Adenoviruses Expressing PDX-1, BETA2/NeuroD and MafA Induces the Transdifferentiation of Porcine Neonatal Pancreas Cell Clusters and Adult Pig Pancreatic Cells into Beta-Cells.
10.4093/dmj.2011.35.2.119
- Author:
Young Hye YOU
1
;
Dong Sik HAM
;
Heon Seok PARK
;
Marie RHEE
;
Ji Won KIM
;
Kun Ho YOON
Author Information
1. Division of Endocrinology and Metabolism, Department of Internal Medicine, The Catholic University of Korea College of Medicine, Seoul, Korea. yoonk@catholic.ac.kr
- Publication Type:Original Article
- Keywords:
Ad-BETA2/NeuroD;
Ad-MafA;
Ad-PDX-1/VP16;
Beta-cell;
Neonatal pig cell clusters;
Pancreatic exocrine cell;
Transdifferentiation;
Transplantation
- MeSH:
Adenoviridae;
Adult;
Aged;
Animals;
Capsules;
Gene Expression;
Humans;
Immunohistochemistry;
Insulin;
Kidney;
Pancreas;
Stem Cells;
Swine;
Transplants
- From:Diabetes & Metabolism Journal
2011;35(2):119-129
- CountryRepublic of Korea
- Language:English
-
Abstract:
BACKGROUND: A limitation in the number of insulin-producing pancreatic beta-cells is a special feature of diabetes.
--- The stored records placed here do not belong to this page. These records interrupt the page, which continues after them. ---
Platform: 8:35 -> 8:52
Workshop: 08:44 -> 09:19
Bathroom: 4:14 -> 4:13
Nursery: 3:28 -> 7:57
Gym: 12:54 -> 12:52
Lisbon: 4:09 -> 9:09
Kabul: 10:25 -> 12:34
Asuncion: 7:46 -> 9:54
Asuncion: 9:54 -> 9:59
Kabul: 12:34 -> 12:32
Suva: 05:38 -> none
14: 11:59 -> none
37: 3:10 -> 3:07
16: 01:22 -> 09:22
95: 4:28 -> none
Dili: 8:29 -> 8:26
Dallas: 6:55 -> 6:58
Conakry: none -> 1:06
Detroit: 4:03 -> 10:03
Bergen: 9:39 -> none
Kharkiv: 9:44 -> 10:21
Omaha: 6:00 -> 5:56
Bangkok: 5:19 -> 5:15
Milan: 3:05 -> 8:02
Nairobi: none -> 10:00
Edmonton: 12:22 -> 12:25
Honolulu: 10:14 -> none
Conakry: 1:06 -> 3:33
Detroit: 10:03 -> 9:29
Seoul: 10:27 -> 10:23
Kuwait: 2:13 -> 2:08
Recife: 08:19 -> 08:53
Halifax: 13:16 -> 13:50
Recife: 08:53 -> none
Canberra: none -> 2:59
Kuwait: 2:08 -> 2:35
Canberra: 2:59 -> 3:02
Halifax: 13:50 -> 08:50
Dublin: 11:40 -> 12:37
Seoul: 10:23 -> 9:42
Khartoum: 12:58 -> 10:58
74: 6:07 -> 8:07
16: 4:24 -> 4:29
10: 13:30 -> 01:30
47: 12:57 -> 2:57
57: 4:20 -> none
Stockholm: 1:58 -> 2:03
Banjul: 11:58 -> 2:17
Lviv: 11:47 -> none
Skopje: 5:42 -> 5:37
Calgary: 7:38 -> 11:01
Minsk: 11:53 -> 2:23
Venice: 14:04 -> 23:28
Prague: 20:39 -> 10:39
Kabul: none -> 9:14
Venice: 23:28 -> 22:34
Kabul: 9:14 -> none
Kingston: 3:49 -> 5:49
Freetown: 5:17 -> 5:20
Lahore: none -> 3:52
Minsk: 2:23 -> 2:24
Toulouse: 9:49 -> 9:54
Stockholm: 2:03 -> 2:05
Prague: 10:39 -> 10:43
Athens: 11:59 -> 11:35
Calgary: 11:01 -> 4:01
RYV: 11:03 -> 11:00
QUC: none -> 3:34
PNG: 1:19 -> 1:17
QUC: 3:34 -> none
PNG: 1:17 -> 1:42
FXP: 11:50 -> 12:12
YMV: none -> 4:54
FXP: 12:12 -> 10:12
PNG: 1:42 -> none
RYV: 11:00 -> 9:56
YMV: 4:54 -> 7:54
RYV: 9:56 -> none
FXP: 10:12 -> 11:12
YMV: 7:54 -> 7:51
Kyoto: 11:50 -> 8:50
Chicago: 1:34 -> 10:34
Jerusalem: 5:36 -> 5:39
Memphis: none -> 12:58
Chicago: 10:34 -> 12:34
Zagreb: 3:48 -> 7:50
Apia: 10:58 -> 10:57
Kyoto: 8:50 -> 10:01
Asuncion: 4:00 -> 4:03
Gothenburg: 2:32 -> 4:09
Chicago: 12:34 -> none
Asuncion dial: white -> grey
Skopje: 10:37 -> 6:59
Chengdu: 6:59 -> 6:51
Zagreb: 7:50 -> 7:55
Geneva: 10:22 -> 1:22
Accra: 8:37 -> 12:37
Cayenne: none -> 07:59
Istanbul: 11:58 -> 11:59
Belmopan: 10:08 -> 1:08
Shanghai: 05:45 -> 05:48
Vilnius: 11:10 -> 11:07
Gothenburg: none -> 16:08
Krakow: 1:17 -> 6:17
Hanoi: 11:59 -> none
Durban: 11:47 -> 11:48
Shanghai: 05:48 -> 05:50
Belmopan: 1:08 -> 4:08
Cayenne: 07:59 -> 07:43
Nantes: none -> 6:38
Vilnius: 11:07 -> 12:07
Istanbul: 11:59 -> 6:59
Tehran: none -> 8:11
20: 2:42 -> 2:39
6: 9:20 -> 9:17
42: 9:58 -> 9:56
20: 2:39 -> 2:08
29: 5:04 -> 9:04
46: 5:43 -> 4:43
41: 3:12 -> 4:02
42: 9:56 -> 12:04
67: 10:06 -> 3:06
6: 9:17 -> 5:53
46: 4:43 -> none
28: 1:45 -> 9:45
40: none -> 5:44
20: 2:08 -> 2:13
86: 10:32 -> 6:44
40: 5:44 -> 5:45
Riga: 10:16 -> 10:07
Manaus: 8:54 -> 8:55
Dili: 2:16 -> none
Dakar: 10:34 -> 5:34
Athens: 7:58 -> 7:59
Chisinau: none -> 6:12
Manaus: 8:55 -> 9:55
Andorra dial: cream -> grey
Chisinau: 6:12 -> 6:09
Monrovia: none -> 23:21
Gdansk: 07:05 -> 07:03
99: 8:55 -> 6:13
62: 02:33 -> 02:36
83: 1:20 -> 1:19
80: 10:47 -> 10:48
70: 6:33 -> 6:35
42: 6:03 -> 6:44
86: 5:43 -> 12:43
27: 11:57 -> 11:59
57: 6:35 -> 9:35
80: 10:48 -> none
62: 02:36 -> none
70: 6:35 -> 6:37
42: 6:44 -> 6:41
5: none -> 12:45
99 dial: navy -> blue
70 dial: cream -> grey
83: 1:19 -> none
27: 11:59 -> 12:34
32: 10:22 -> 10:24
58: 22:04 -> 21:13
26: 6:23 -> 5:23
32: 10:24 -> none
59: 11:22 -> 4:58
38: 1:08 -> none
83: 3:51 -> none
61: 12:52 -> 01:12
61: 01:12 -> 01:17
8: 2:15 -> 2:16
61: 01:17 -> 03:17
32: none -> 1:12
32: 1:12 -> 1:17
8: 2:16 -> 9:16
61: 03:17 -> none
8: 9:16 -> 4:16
The identification of alternative sources for the induction of insulin-producing surrogate beta-cells is a matter of profound importance. PDX-1/VP16, BETA2/NeuroD, and MafA overexpression have been shown to influence the differentiation and proliferation of pancreatic stem cells. However, few studies have been conducted using adult animal pancreatic stem cells. METHODS: Adult pig pancreatic cells were prepared from the non-endocrine fraction of adult pig pancreata. Porcine neonatal pancreas cell clusters (NPCCs) were prepared from neonatal pigs aged 1-2 days. The dispersed pancreatic cells were infected with PDX-1/VP16, BETA2/NeuroD, and MafA adenoviruses. After infection, these cells were transplanted under the kidney capsules of normoglycemic nude mice. RESULTS: The adenovirus-mediated overexpression of PDX-1, BETA2/NeuroD and MafA induced insulin gene expression in NPCCs, but not in adult pig pancreatic cells. Immunocytochemistry revealed that the number of insulin-positive cells in NPCCs and adult pig pancreatic cells was approximately 2.6- and 1.1-fold greater than those in the green fluorescent protein control group, respectively. At four weeks after transplantation, the relative volume of insulin-positive cells in the grafts increased in the NPCCs, but not in the adult porcine pancreatic cells. CONCLUSION: These data indicate that PDX-1, BETA2/NeuroD, and MafA facilitate the beta-cell differentiation of NPCCs, but not adult pig pancreatic cells. Therefore PDX-1, BETA2/NeuroD, and MafA-induced NPCCs can be considered good sources for the induction of pancreatic beta-cells, and may also have some utility in the treatment of diabetes.